As described here, Google Public DNS implements two kinds of rate limits:

  • Rate control of outgoing requests to other nameservers. To protect other DNS nameservers against DoS attacks that could be launched from our resolver servers, Google Public DNS enforces per-nameserver QPS limits on outgoing requests from each serving cluster.
  • Rate control of outgoing responses to clients. To protect any other systems against amplification and traditional distributed DoS (botnet) attacks that could be launched from our resolver servers, Google Public DNS performs two types of rate limiting on client queries:
    • To protect against traditional volume-based attacks, each server imposes per-client-IP QPS and average bandwidth limits.
    • To guard against amplification attacks, in which large responses to small queries are exploited, each server enforces a per-client-IP maximum average amplification factor. The average amplification factor is a configurable ratio of response-to-query size, determined from historical traffic patterns observed in our server logs.

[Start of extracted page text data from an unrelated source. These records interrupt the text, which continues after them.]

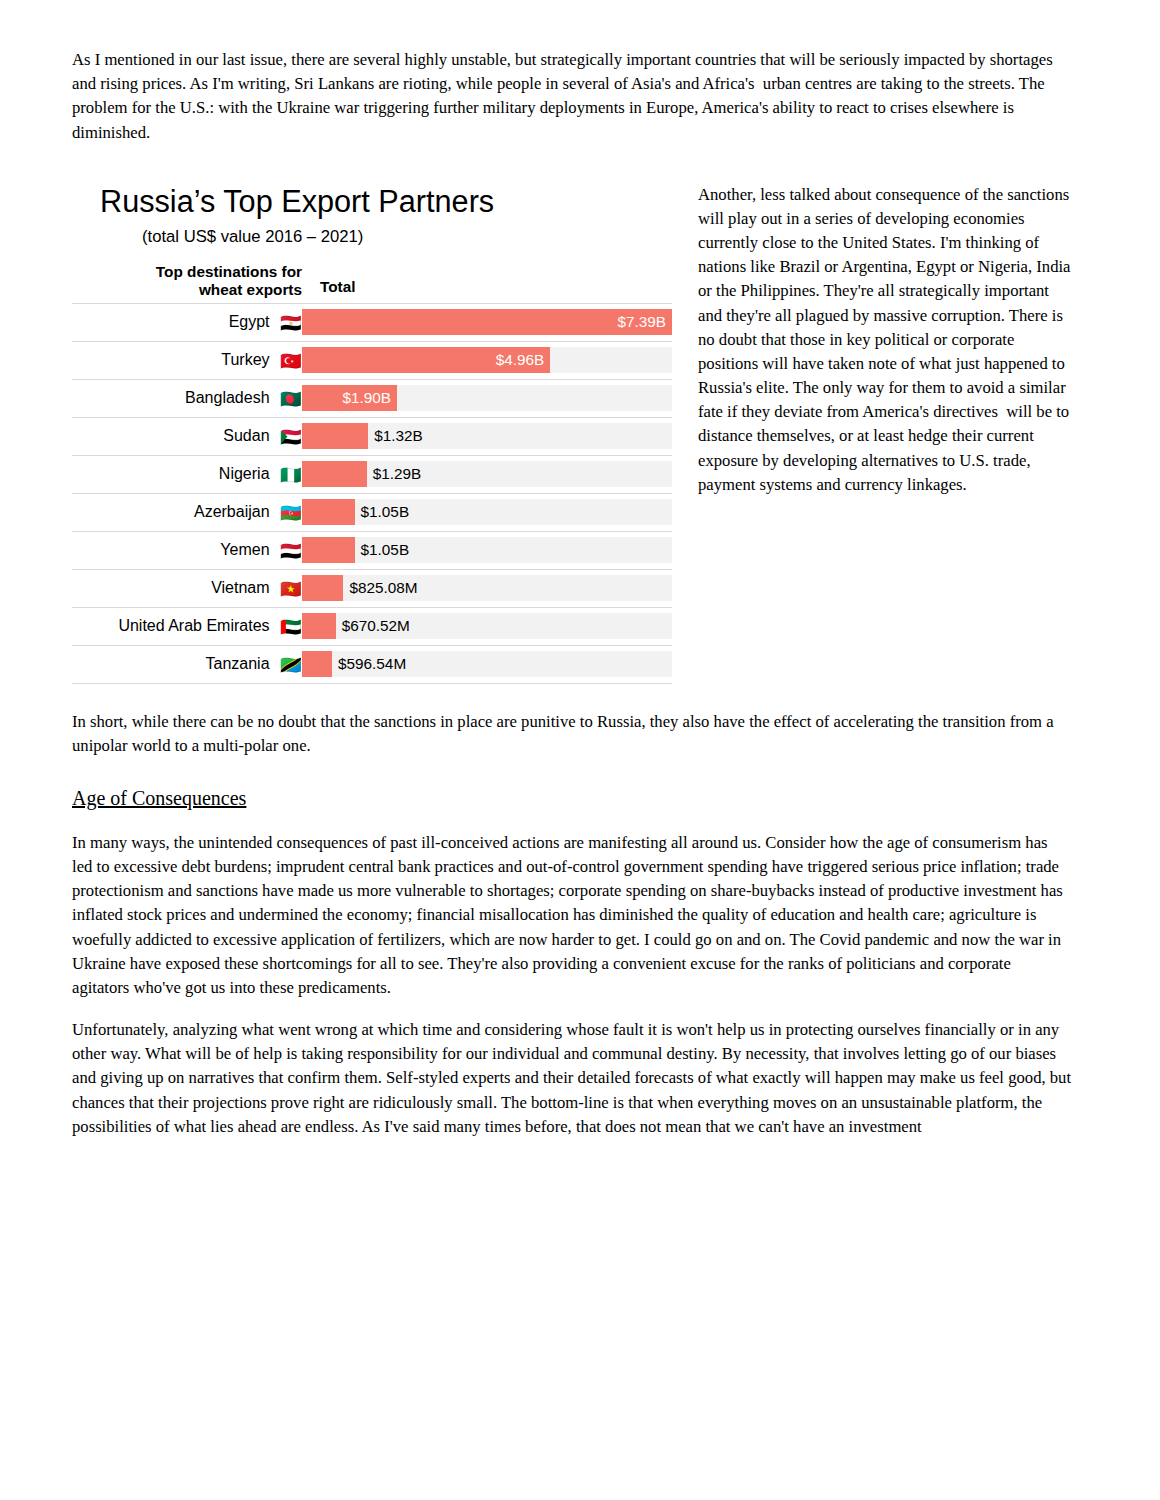As I mentioned in our last issue, there are several highly unstable, but strategically important countries that will be seriously impacted by shortages and rising prices. As I'm writing, Sri Lankans are rioting, while people in several of Asia's and Africa's urban centres are taking to the streets. The problem for the U.S.: with the Ukraine war triggering further military deployments in Europe, America's ability to react to crises elsewhere is diminished.
Russia’s Top Export Partners
(total US$ value 2016 – 2021)
Top destinations for
wheat exports
Total
| Egypt 🇪🇬 | $7.39B |
| Turkey 🇹🇷 | $4.96B |
| Bangladesh 🇧🇩 | $1.90B |
| Sudan 🇸🇩 | $1.32B |
| Nigeria 🇳🇬 | $1.29B |
| Azerbaijan 🇦🇿 | $1.05B |
| Yemen 🇾🇪 | $1.05B |
| Vietnam 🇻🇳 | $825.08M |
| United Arab Emirates 🇦🇪 | $670.52M |
| Tanzania 🇹🇿 | $596.54M |
Another, less talked about consequence of the sanctions will play out in a series of developing economies currently close to the United States. I'm thinking of nations like Brazil or Argentina, Egypt or Nigeria, India or the Philippines. They're all strategically important and they're all plagued by massive corruption. There is no doubt that those in key political or corporate positions will have taken note of what just happened to Russia's elite. The only way for them to avoid a similar fate if they deviate from America's directives will be to distance themselves, or at least hedge their current exposure by developing alternatives to U.S. trade, payment systems and currency linkages.
In short, while there can be no doubt that the sanctions in place are punitive to Russia, they also have the effect of accelerating the transition from a unipolar world to a multi-polar one.
Age of Consequences
In many ways, the unintended consequences of past ill-conceived actions are manifesting all around us. Consider how the age of consumerism has led to excessive debt burdens; imprudent central bank practices and out-of-control government spending have triggered serious price inflation; trade protectionism and sanctions have made us more vulnerable to shortages; corporate spending on share-buybacks instead of productive investment has inflated stock prices and undermined the economy; financial misallocation has diminished the quality of education and health care; agriculture is woefully addicted to excessive application of fertilizers, which are now harder to get. I could go on and on. The Covid pandemic and now the war in Ukraine have exposed these shortcomings for all to see. They're also providing a convenient excuse for the ranks of politicians and corporate agitators who've got us into these predicaments.
Unfortunately, analyzing what went wrong at which time and considering whose fault it is won't help us in protecting ourselves financially or in any other way. What will be of help is taking responsibility for our individual and communal destiny. By necessity, that involves letting go of our biases and giving up on narratives that confirm them. Self-styled experts and their detailed forecasts of what exactly will happen may make us feel good, but chances that their projections prove right are ridiculously small. The bottom-line is that when everything moves on an unsustainable platform, the possibilities of what lies ahead are endless. As I've said many times before, that does not mean that we can't have an investment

    If DNS queries from one source IP address exceed the maximum QPS rate, excess queries will be dropped. If DNS queries over UDP from one source IP address exceed the average bandwidth or amplification limit consistently (the occasional large response will pass), queries may be dropped or only a small response may be sent. Small responses may be an error response or an empty response with the truncation bit set (so that most legitimate queries will be retried via TCP and succeed). Not all systems or programs will retry via TCP, and DNS over TCP may be blocked by firewalls on the client side, so some applications may not operate correctly when replies are truncated. Nonetheless, truncation allows RFC-compliant clients to work properly in most cases.

When SIP devices are configured with multiple BLF keys, the SIP SUBSCRIBE and NOTIFY messages that are used to communicate presence can amount to many thousands of  DNS queries on an active network.

Google does not publish the specific number of queries per second (QPS) that will trigger the safeguards.  However,  as all of these messages will likely resolve to a single SIP server (and therefore a single nameserver), the aggregate traffic will likely trigger the outbound nameserver QPS limit.  And, if all of the SIP devices are running on the same LAN (behind a single router), then the DNS traffic could also trigger the one source IP address QPS limit.  The resulting dropped queries will greatly slow the presence updates to phones, leading to sluggish status changes or even dropped calls.

For these reasons, it’s important to understand the limits of Google DNS and check the SIP device’s error logs when these types of problems occur (one good way to do this is to point the SIP Device to a syslog server as described here).   In these situations DNS caching on the SIP device or the router is often the only way to circumvent these issues.